As the film opens, we're introduced to struggling young farmer Stone and his family in mid 19th Century New Hampshire, his stern but supportive old mother and his meek, pious wife, who, at the end of his tether after a string of bad luck, invites the devil into his life by offering his soul for two cents if only his luck would change. Enter Huston as Old Nick, or as he's called here, Mr Scratch, in an eerily arresting scene, the first of many in the film, to take advantage of Stone's weakness to promptly sign him up to seven years of prosperity in return for his soul to be delivered up when that time is up.

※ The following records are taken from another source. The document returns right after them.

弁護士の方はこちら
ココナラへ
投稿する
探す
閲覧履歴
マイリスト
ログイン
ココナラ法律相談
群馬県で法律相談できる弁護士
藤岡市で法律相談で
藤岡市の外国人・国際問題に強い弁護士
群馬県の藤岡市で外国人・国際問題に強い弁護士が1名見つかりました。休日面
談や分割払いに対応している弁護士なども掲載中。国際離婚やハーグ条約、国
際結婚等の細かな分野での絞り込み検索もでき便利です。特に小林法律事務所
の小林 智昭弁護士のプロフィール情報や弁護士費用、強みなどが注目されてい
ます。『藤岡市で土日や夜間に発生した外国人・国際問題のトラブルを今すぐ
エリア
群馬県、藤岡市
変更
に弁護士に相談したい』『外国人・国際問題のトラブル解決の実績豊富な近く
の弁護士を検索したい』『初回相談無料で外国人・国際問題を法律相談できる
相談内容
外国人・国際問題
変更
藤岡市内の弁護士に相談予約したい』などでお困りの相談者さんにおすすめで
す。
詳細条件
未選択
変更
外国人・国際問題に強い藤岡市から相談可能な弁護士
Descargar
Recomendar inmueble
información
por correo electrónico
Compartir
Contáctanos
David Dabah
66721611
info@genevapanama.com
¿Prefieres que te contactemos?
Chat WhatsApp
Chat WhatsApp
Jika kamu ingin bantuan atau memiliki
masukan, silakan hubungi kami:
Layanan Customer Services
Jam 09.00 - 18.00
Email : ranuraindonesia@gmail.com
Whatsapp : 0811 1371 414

Sure enough, Stone's prospects immediately turn for the better, but at the expense of his own Christian good-nature as he binds his fellow farmers to him in usury, hardens against his wife and mother and even condones the conduct of his openly rebellious young son as he defies his mum. In this he's helped by the chilling presence of Belle, a wild beauty, inserted by Mister Snatch into Stone's life by means of another startling introduction scene, almost immediately the baby is born. As the seven years tick by, with Scratch and Belle leading Jabez to perdition, there seems to be only man who can come to Stone's rescue, the good-natured, upstanding Daniel Webster, the future presidential aspirant for New Hampshire and it's to him that Stone's wife turns as a last resort to beg him to try to prise her husband from the Devil's grasp. Thus, in a titanic trial by the damned, convened by Scratch in Stone's mansion with the ghosts of bad men from American history, traitor Benedict Arnold most prominent amongst them, presiding, Jabez's fate is decided.
Huston is terrific as Mr Scratch, playing his character almost like a demented leprechaun at times, but still with a steely eye for his business with Arnold a good foil for him once they join battle. Simone Simon plays her role of temptress with demonic relish while James Craig and Anne Shirley shine as the young couple at the centre of the storm, although if Craig says "Concarn it!" one more time, I think I'll throttle him. The special effects are excellent, especially one concerning a flying axe and it's all helped by an early Bernard Herrmann soundtrack.